Read the data below line by line and state how many lines hold "right". Nothing else belongs in the answer.

================

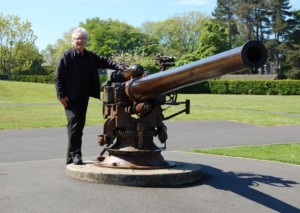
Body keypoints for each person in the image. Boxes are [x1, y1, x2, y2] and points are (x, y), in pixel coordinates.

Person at [55, 27, 126, 165]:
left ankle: (70, 158)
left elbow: (106, 61)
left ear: (86, 41)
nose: (79, 41)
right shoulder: (66, 56)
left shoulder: (90, 56)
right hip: (70, 98)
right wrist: (61, 95)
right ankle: (76, 155)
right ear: (72, 41)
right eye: (77, 39)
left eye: (82, 39)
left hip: (83, 97)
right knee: (74, 124)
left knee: (78, 127)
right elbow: (58, 78)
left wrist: (120, 66)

================

> RESPONSE TO THIS EXERCISE: 8